One hundred ninety-nine patients were endoscopically treated with partially covered SEMS in 32 Spanish hospitals. Clinical success after deep cannulation was 96%. Early complications occurred in 4% (3 pancreatitis, 2 cholangitis, 1 hemorrhage, 1 perforation, and 1 cholecystitis). Late complications occurred in 19.5% (18 obstructions, 10 migrations, 6 cholangitis without obstruction, 3 acute cholecystitis, and 2 pancreatitis), with no tumor ingrowth in any case. Median stent patency was 138.9 ± 112.6 days. One-year actuarial probability of stent patency was 70% and that of nonmigration was 86%. Multivariate analysis showed adjuvant radio- or chemotherapy as the only independent predictive factor of stent patency and previous insertion of a biliary stent was the only predictive factor of migration.
The partially covered SEMS was easily inserted, had a high clinical success rate, and prevented tumor ingrowth. The incidence of possible complications related to stent coverage, namely, migration, pancreatitis, and cholecystitis, was lower than in previously published series.
内镜下胆道支架置入术是治疗不可切除的恶性胆道狭窄患者的一种成熟的姑息性治疗方法。肿瘤生长导致uncovered 自膨式金属支架(SEMS)阻塞是最常见的并发症。部分覆盖 SEMS 可能会增加支架通畅率,但可能会增加与支架覆盖相关的并发症,如胰腺炎、胆囊炎和迁移。本研究旨在评估部分覆盖 SEMS 在不可切除的恶性胆道狭窄患者中的疗效和安全性。
本研究为多中心前瞻性非随机研究,纳入了接受内镜下部分覆盖 SEMS 治疗的恶性肝外胆道梗阻患者。

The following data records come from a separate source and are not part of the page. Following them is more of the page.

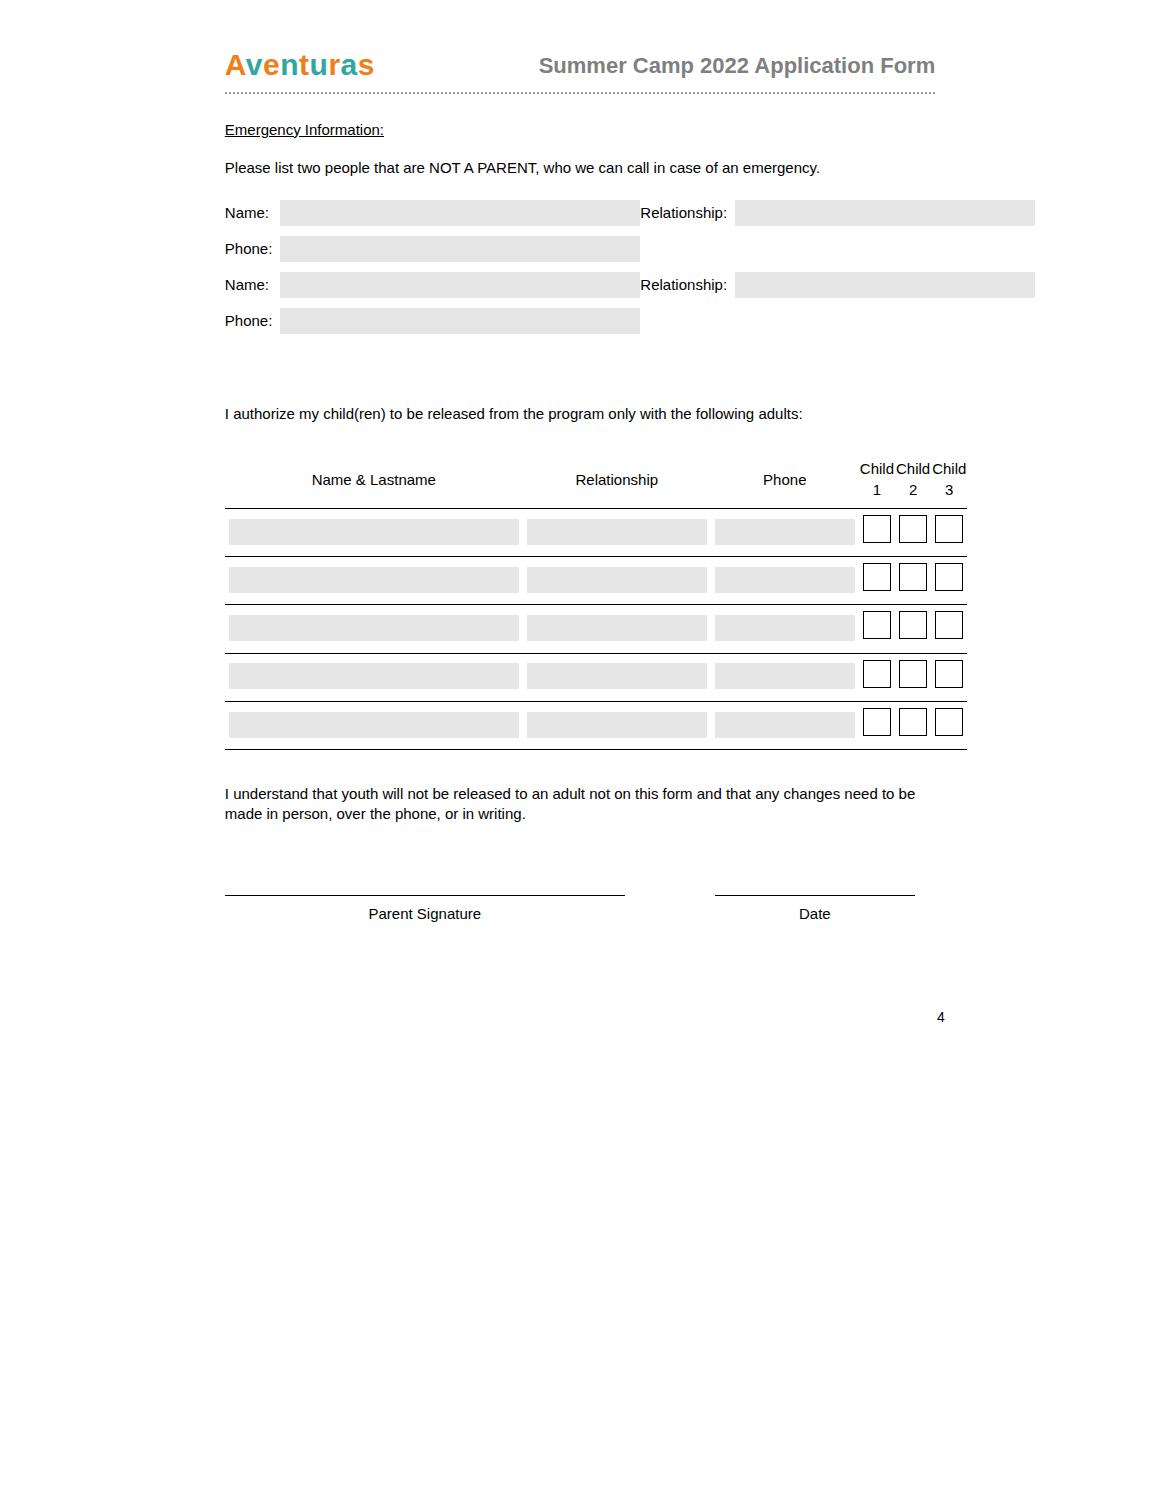Aventuras
Summer Camp 2022 Application Form
Emergency Information:
Please list two people that are NOT A PARENT, who we can call in case of an emergency.
| Name: | | | Relationship: | |
| Phone: | | | | |
| Name: | | | Relationship: | |
| Phone: | | | | |
I authorize my child(ren) to be released from the program only with the following adults:
| Name & Lastname | Relationship | Phone | Child 1 | Child 2 | Child 3 |
| --- | --- | --- | --- | --- | --- |
I understand that youth will not be released to an adult not on this form and that any changes need to be made in person, over the phone, or in writing.
Parent Signature
Date
4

32 家西班牙医院的 199 例患者接受了内镜下部分覆盖 SEMS 治疗。深穿刺后的临床成功率为 96%。早期并发症发生率为 4%(3 例胰腺炎,2 例胆管炎,1 例出血,1 例穿孔,1 例胆囊炎)。晚期并发症发生率为 19.5%(18 例阻塞,10 例迁移,6 例无阻塞性胆管炎,3 例急性胆囊炎,2 例胰腺炎),无肿瘤生长。中位支架通畅时间为 138.9±112.6 天。1 年支架通畅率的累积概率为 70%,非迁移率为 86%。多变量分析显示辅助放化疗是支架通畅的唯一独立预测因素,而先前插入胆道支架是迁移的唯一预测因素。
部分覆盖 SEMS 易于插入,具有较高的临床成功率,并可防止肿瘤生长。与支架覆盖相关的潜在并发症(即迁移、胰腺炎和胆囊炎)的发生率低于先前发表的系列研究。